Word for word, restate the lines of the listing below from the line with "middle mcp: (550, 269)" through the line with "pinky mcp: (166, 241)", and do not include the pictures.
Segment Open
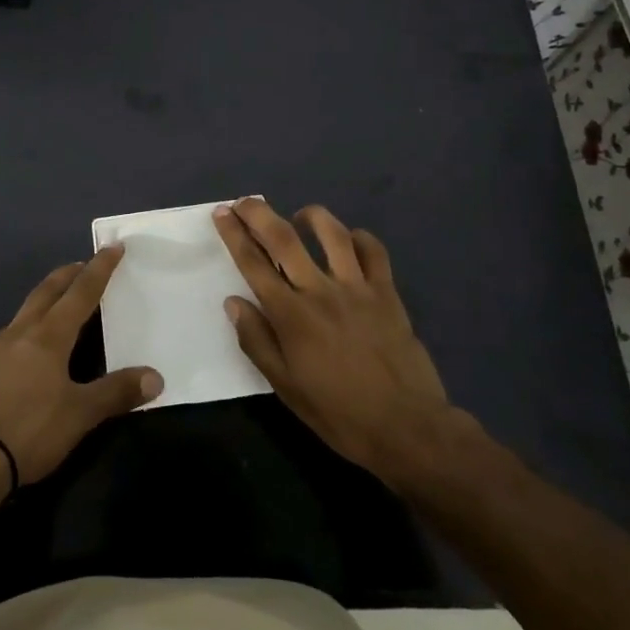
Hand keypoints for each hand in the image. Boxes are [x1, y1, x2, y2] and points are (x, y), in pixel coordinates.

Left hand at [0, 246, 162, 484]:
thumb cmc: (29, 430)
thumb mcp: (79, 415)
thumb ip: (116, 393)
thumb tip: (156, 377)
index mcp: (49, 336)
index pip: (81, 293)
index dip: (99, 269)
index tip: (112, 247)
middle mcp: (19, 334)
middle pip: (46, 293)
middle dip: (67, 275)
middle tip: (81, 265)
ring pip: (23, 315)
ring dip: (43, 303)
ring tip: (56, 307)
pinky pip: (5, 343)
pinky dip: (23, 335)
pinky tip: (24, 355)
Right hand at [213, 199, 471, 493]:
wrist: (407, 428)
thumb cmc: (339, 414)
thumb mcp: (286, 387)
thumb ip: (257, 341)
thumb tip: (234, 302)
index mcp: (291, 316)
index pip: (254, 264)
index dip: (234, 235)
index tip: (222, 213)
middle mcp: (320, 291)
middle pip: (284, 238)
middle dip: (259, 214)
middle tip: (244, 201)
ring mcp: (357, 288)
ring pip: (332, 233)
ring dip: (310, 216)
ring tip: (299, 216)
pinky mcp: (387, 293)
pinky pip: (373, 251)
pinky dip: (359, 238)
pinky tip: (349, 241)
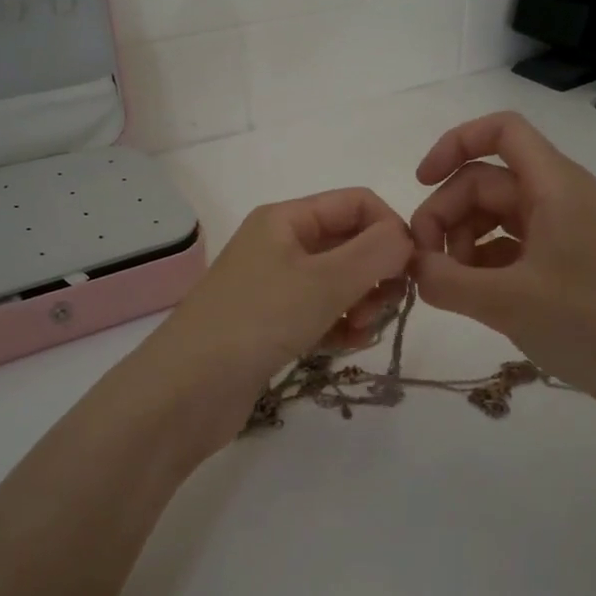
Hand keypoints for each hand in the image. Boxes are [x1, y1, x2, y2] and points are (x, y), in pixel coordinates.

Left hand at [128, 189, 412, 452]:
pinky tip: (345, 346)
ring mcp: (276, 286)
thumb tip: (407, 237)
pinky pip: (322, 313)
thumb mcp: (324, 281)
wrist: (185, 391)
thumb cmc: (256, 321)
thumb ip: (376, 252)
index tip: (410, 272)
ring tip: (359, 331)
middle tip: (381, 308)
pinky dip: (341, 325)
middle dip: (377, 273)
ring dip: (362, 303)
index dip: (390, 229)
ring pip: (340, 282)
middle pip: (351, 243)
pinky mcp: (273, 325)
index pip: (357, 203)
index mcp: (286, 219)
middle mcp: (281, 245)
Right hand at [409, 112, 595, 417]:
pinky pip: (510, 251)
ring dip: (461, 243)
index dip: (454, 144)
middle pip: (486, 181)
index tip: (420, 182)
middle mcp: (559, 200)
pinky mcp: (565, 270)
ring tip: (447, 286)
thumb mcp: (507, 301)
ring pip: (495, 218)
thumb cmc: (591, 323)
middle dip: (447, 213)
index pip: (501, 131)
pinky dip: (482, 266)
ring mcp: (564, 236)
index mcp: (554, 185)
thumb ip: (445, 280)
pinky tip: (469, 298)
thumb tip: (412, 267)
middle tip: (425, 263)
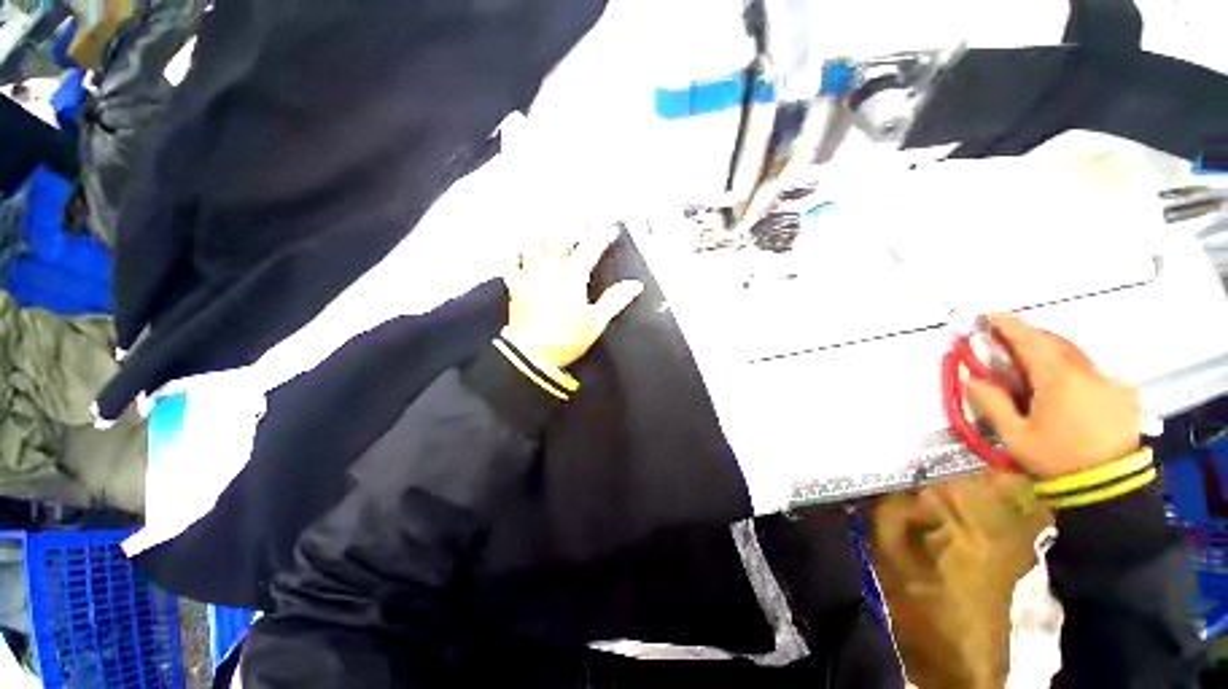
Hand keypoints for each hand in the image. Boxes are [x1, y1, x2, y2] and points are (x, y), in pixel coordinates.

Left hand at [503, 229, 643, 369]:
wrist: (531, 355)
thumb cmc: (568, 338)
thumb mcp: (596, 322)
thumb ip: (615, 300)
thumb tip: (636, 284)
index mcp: (572, 277)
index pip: (590, 249)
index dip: (602, 236)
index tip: (611, 227)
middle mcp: (550, 269)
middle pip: (559, 238)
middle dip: (571, 226)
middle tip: (578, 219)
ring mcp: (530, 275)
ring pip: (534, 244)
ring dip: (543, 232)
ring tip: (548, 224)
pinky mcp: (515, 286)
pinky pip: (512, 262)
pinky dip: (516, 252)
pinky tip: (518, 247)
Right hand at [967, 314, 1142, 479]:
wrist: (1109, 488)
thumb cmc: (1055, 459)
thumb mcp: (1013, 435)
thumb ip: (991, 402)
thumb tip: (972, 377)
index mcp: (1059, 380)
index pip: (1030, 341)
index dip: (1008, 325)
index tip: (989, 316)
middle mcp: (1088, 373)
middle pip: (1055, 342)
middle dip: (1029, 337)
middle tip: (1006, 342)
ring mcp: (1110, 382)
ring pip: (1075, 355)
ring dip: (1050, 352)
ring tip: (1031, 365)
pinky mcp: (1123, 394)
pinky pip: (1091, 371)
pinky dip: (1071, 369)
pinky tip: (1063, 388)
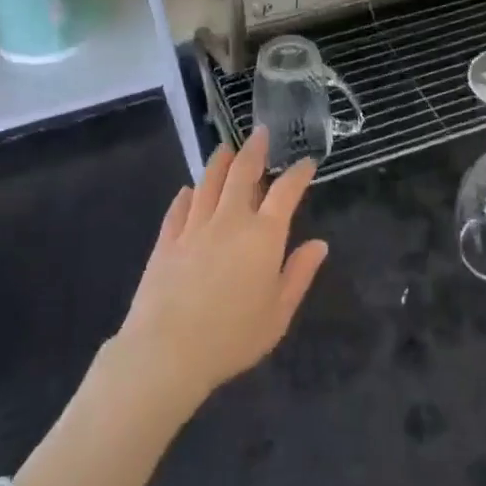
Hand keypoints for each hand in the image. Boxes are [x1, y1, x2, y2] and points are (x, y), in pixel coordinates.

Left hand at [112, 129, 328, 412]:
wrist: (167, 351)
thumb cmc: (232, 337)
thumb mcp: (278, 312)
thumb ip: (299, 274)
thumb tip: (319, 244)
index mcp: (263, 235)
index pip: (286, 192)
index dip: (298, 173)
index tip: (306, 162)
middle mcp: (230, 220)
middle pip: (242, 173)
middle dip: (254, 150)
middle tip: (260, 133)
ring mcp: (194, 227)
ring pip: (208, 182)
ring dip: (220, 162)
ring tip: (226, 148)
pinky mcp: (166, 241)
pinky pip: (178, 209)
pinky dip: (187, 195)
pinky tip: (189, 190)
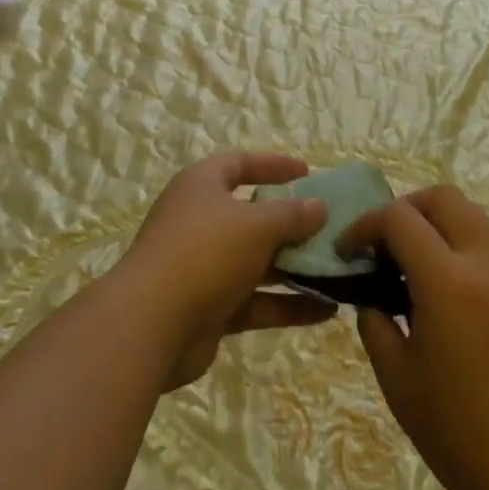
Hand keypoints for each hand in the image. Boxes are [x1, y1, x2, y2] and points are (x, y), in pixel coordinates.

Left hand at [116, 152, 335, 389]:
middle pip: (251, 215)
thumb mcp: (256, 225)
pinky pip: (256, 301)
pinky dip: (287, 304)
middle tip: (329, 226)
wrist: (151, 325)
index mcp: (201, 186)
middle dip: (290, 222)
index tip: (307, 173)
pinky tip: (326, 311)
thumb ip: (292, 215)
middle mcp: (200, 221)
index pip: (239, 164)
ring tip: (337, 270)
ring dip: (294, 266)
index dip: (272, 165)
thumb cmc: (205, 252)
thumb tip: (319, 206)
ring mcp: (203, 266)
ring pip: (256, 261)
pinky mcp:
Segment Closed
> [ANSWER SECTION]
middle mcp: (550, 269)
middle pip: (559, 238)
middle dip: (571, 226)
middle tip: (578, 219)
ring mcp: (530, 275)
ring pip: (534, 244)
ring dip: (543, 232)
ring tip: (548, 224)
pinky mcp: (515, 286)
pinky pip: (512, 262)
pinky dip: (516, 252)
pinky tip: (518, 247)
Right hand at [967, 314, 1142, 479]:
wrist: (1109, 488)
thumb cmc: (1055, 459)
thumb mcp: (1013, 435)
thumb ip: (991, 402)
thumb tip: (972, 377)
index mcp: (1059, 380)
index pip: (1030, 341)
index dip: (1008, 325)
index tip: (989, 316)
middle mcp: (1088, 373)
middle pip: (1055, 342)
middle dip: (1029, 337)
middle tip: (1006, 342)
ring mcp: (1110, 382)
ring pip: (1075, 355)
ring dip: (1050, 352)
ring tip: (1031, 365)
pinky mcp: (1123, 394)
pinky pip: (1091, 371)
pinky dip: (1071, 369)
pinky tip: (1063, 388)
Hand keypoints for each hand in the image. Boxes are [x1, y1, x2, y2] and points are (x, y), in pixel coordinates.

Left hand at [112, 129, 328, 412]:
wrist: (167, 351)
thumb cmc: (232, 337)
thumb mcp: (278, 312)
thumb ip: (299, 274)
thumb tip: (319, 244)
index mcp: (263, 235)
index pip: (286, 192)
index dip: (298, 173)
index tip: (306, 162)
middle mcp: (230, 220)
middle pip: (242, 173)
middle dip: (254, 150)
middle tip: (260, 133)
ring mcp: (194, 227)
ring pip: (208, 182)
ring dip: (220, 162)
ring tip: (226, 148)
pinky mcp: (166, 241)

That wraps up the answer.